Hi, Welcome to the forum! Hope you'll like it here. You have some interesting and cute characters 
Do you have an updated gallery on FA?


----------



## Liam The Red (Jun 6, 2017)

Welcome to the Barbeque! We have cookies! (well . . .they're talking about cookies in another thread, anyway). Come in and pull up a chair. Share your thoughts and opinions.  Feel free to embarrass yourself right along with the rest of us.  Don't be offended if we sometimes pick on you; all families do that.

Cute characters. A little human for my tastes, but that's just me.


----------



## TrainYukito (Jun 6, 2017)

Drayx said:


> Hi, Welcome to the forum! Hope you'll like it here. You have some interesting and cute characters
> Do you have an updated gallery on FA?


Thanks, trying to work better on them.
Yes, I'm still learning to draw furry characters, but any updates I'll post there:
Userpage of trainyukito -- Fur Affinity [dot] net
Also, loved your art 



Liam The Red said:


> Welcome to the Barbeque! We have cookies! (well . . .they're talking about cookies in another thread, anyway). Come in and pull up a chair. Share your thoughts and opinions.  Feel free to embarrass yourself right along with the rest of us.  Don't be offended if we sometimes pick on you; all families do that.
> 
> Cute characters. A little human for my tastes, but that's just me.

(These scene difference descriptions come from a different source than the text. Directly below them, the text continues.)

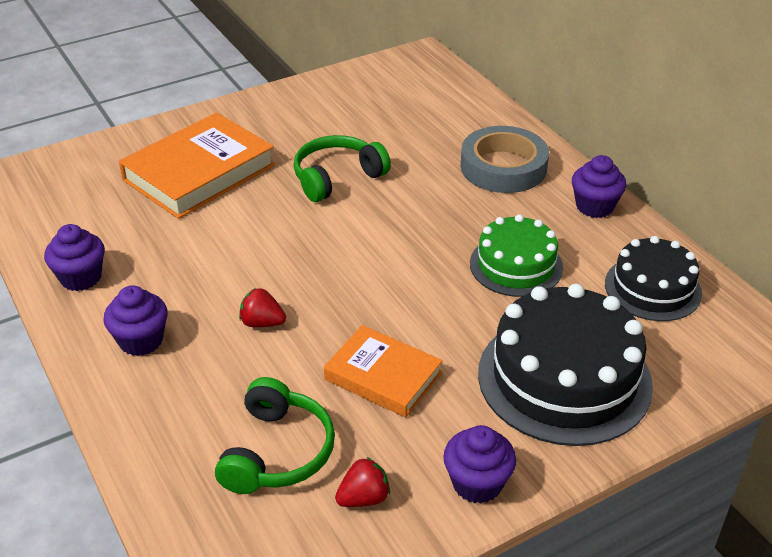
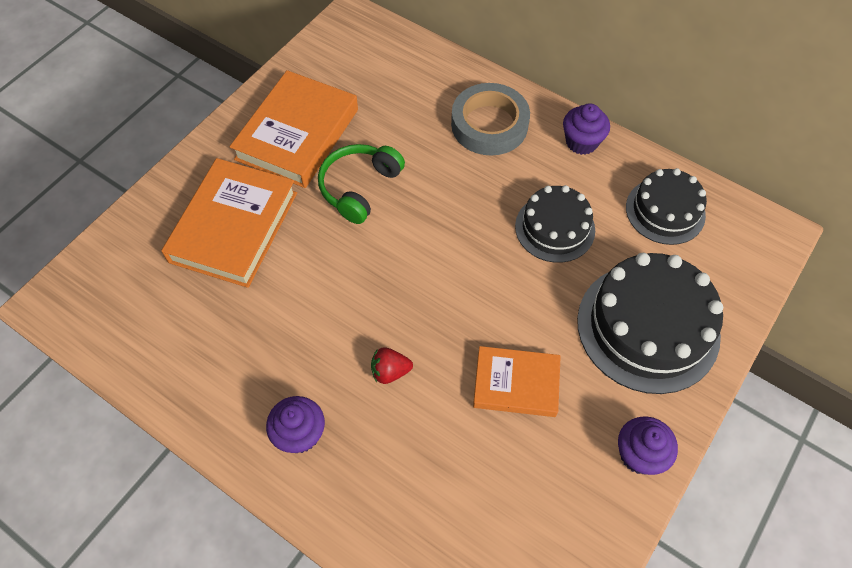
camera: 25 degrees left, 20 degrees up
(81, 277) = (202, 389): purple cupcake -> none
(277, 452) = (479, 495): green headphones -> none
(307, 124) = (297, 134): none -> orange book
(364, 498) = (567, 507): red strawberry -> none
(516, 265) = (555, 228): green cake -> black cake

Thanks, never so much into participating in a forum, but I'll try somehow. Even if the only way is posting my drawings here.


----------



## Drayx (Jun 6, 2017)

TrainYukito said:


> Thanks, trying to work better on them.
> Yes, I'm still learning to draw furry characters, but any updates I'll post there:
> Userpage of trainyukito -- Fur Affinity [dot] net
> Also, loved your art
> ...



Thank you :}
Good luck on FA! Keep updating your gallery  - what about more old drawings if you don't have new ones? 
What are your fav video games?


----------



## MsRavage (Jun 6, 2017)

welcome i enjoy your art!!


----------



## TrainYukito (Jun 6, 2017)

Drayx said:


> Thank you :}
> Good luck on FA! Keep updating your gallery  - what about more old drawings if you don't have new ones?
> What are your fav video games?


Thanks and great idea! But I think I'll post some of them in FA instead.
Always I'll love Dark Souls and Kingdom Hearts franchise, but usually I love to play any type of games, giving me a control or keyboard+mouse and I'll play it xD, at least for games who have a start and finish, I don't like too much to be stuck in one multiplayer game only.



MsRavage said:


> welcome i enjoy your art!!


Thanks 
Also loved your style in tradicional drawing, pretty unique, indeed.


----------



## chirchri (Jun 8, 2017)

Hiya， welcome to the forum!   I love your art style.


----------